I lifted my head to see that Robert was kneeling down in front of me. I hadn’t heard him get up from his chair. He handed me my teddy bear.
“I’m s-sorry.” I cried as I held the teddy bear close to me.
“Hey, it’s okay. You’re okay. All Mark wants to do is help you. I’m sure that he didn’t mean to snap at you,” he said, rubbing his hands up and down my arms.
I don’t know what came over me, but I launched myself into his arms. He caught me, wrapped his arms around me, and then moved so that he was sitting in the chair and I was on his lap.
I cried into his shoulder for a few minutes, just letting out my pent-up pain. I hated feeling like this. I didn’t want to, but I just couldn’t get over it. I also didn’t want to think about how good it felt to be wrapped in his arms.
When I finished crying, he asked, “You done?”
I just nodded, not ready to face him yet.
“Juliana, please look at me.”
I shook my head, not ready to look at the man who was still rubbing my back after I’d stupidly cried all over him. I was crazy. He was going to lock me up because I must look like I lost my mind.
“Juliana, look at me right now,” he said in an authoritative voice, a voice I knew meant business.
I looked up at him to see him staring into my eyes, and I couldn’t help but blurt out, “I’m sorry!”
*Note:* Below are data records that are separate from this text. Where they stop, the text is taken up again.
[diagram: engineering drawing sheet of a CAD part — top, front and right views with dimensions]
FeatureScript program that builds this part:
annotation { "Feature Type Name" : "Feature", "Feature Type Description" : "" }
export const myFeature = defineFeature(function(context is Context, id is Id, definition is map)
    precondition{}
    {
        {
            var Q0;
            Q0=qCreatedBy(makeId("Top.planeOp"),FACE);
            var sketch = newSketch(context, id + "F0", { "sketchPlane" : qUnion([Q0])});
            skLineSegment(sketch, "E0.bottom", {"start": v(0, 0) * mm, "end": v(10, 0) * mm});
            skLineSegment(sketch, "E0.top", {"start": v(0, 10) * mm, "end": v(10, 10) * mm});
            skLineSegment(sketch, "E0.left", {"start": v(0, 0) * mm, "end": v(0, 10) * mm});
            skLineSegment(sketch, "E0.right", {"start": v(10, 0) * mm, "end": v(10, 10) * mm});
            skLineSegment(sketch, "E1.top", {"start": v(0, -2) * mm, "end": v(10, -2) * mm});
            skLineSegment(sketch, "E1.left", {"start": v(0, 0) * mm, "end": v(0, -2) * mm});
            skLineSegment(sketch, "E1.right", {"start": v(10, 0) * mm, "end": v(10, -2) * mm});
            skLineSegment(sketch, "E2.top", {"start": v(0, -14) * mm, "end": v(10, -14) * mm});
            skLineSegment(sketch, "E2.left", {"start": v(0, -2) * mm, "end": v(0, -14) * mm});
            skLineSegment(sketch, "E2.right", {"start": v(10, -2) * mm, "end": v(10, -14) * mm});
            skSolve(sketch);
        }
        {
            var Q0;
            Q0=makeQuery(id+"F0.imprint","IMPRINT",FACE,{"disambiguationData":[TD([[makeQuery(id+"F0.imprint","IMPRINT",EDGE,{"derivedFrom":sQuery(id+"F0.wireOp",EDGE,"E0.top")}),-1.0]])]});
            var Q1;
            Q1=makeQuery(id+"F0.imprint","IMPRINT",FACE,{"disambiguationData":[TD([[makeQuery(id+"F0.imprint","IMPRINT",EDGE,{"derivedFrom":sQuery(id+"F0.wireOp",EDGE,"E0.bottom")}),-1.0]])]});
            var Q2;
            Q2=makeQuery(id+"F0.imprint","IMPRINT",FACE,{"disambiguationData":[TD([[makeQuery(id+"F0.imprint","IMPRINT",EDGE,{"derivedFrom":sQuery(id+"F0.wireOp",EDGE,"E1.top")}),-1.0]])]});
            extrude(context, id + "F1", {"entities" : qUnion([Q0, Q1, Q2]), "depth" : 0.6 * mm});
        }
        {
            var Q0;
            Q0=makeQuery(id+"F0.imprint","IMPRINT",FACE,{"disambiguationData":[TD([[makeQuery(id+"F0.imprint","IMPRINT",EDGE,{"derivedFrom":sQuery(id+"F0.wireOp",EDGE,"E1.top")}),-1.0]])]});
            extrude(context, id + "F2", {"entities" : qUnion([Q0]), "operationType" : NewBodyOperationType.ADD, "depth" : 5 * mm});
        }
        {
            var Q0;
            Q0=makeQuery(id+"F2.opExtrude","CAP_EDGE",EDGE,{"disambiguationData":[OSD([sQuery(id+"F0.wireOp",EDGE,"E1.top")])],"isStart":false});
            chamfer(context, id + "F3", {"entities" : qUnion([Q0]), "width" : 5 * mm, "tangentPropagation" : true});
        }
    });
“Listen to me, sweetie. There is absolutely nothing to be ashamed about. I know that you were treated poorly by your last daddy and that because of him, you have so many problems today.”
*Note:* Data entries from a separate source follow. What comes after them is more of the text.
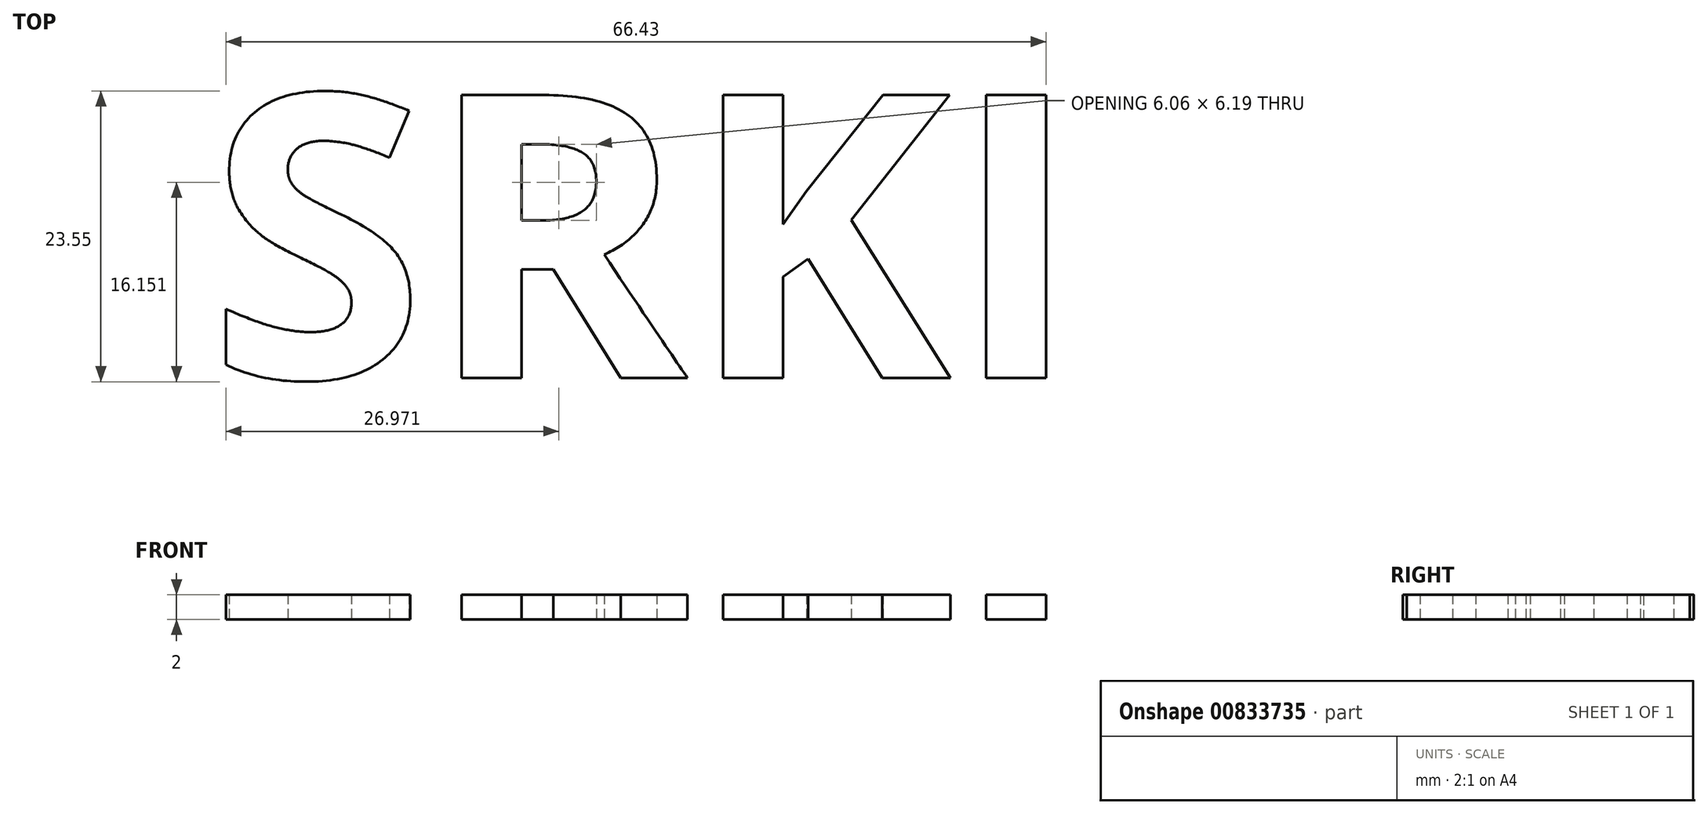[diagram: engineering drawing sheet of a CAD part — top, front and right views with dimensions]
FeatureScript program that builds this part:
annotation { "Feature Type Name" : "Feature", "Feature Type Description" : "" }
export const myFeature = defineFeature(function(context is Context, id is Id, definition is map)
    precondition{}
    {
        {
            var Q0;
            Q0=qCreatedBy(makeId("Top.planeOp"),FACE);
            var sketch = newSketch(context, id + "F0", { "sketchPlane" : qUnion([Q0])});
            skText(sketch, "E0", { "text": "SRKI", "fontName": "OpenSans-Bold.ttf"});
            const initialGuessF0  = {"E0": [-0.03487, -0.00985, 1, 0, 0.0231]};
            skSetInitialGuess(sketch, initialGuessF0);
            skSolve(sketch);
        }
        {
            var Q0;
            Q0 = qSketchRegion(id + "F0", true);
            extrude(context, id + "F1", {"entities" : qUnion([Q0]), "depth" : 2 * mm, "offsetDistance" : 25 * mm});
        }
    });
I just nodded my head, not sure what to say as I gave my teddy bear another squeeze.
“I can understand why you don’t like talking to strangers and why you don’t like people touching you. I just hope that one day, you do get better and you let yourself find a new daddy to love and take care of you.”
“I’m never going to find a new daddy again,” I declared.
“Why not?” he asked, looking a little taken back.
“Because I’m never going to play in that lifestyle again. It caused me too many problems.”
“Don’t say that. It wasn’t the lifestyle that caused you problems. It was the person who you played with that caused all the problems. Don’t stop being who you are just because of one really bad experience. Don’t give that evil man that power over you.”